**EXERCISE REQUIREMENTS**
Return the lines from the one with "catalogue / barcode: US 3643769" through the end of the data as a JSON list of strings, one string per line, leaving out blank lines.

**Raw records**

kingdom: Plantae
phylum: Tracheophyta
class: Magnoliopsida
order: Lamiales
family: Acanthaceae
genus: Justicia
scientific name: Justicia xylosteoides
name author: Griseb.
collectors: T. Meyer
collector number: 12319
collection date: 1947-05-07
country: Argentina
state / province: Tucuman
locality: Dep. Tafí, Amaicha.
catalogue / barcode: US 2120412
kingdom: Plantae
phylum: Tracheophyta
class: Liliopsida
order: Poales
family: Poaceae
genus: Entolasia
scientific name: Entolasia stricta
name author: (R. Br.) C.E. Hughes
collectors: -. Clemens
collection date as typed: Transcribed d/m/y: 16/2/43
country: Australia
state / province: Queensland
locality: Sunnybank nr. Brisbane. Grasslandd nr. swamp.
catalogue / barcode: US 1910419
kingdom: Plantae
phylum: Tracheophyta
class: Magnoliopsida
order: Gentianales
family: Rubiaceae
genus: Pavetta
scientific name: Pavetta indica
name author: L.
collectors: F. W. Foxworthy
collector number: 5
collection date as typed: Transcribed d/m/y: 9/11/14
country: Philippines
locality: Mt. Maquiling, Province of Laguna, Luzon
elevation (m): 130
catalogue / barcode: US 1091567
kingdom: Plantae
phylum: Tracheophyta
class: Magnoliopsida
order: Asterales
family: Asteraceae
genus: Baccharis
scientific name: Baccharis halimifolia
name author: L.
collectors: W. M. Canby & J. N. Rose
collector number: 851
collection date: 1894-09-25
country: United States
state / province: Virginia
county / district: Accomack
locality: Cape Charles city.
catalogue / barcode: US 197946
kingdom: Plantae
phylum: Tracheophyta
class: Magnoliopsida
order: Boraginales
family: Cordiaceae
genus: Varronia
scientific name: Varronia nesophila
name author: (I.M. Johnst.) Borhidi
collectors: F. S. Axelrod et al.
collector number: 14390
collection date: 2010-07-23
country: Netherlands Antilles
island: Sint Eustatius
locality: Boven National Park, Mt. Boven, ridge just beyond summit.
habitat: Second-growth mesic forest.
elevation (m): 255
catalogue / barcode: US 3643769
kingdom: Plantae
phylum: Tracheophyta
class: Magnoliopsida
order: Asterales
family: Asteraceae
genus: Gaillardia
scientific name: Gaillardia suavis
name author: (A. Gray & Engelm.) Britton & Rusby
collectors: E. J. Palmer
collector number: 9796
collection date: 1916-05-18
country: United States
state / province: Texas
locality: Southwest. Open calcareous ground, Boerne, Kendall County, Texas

**RESULT**
[
  "catalogue / barcode: US 3643769",
  "kingdom: Plantae",
  "phylum: Tracheophyta",
  "class: Magnoliopsida",
  "order: Asterales",
  "family: Asteraceae",
  "genus: Gaillardia",
  "scientific name: Gaillardia suavis",
  "name author: (A. Gray & Engelm.) Britton & Rusby",
  "collectors: E. J. Palmer",
  "collector number: 9796",
  "collection date: 1916-05-18",
  "country: United States",
  "state / province: Texas",
  "locality: Southwest. Open calcareous ground, Boerne, Kendall County, Texas"
]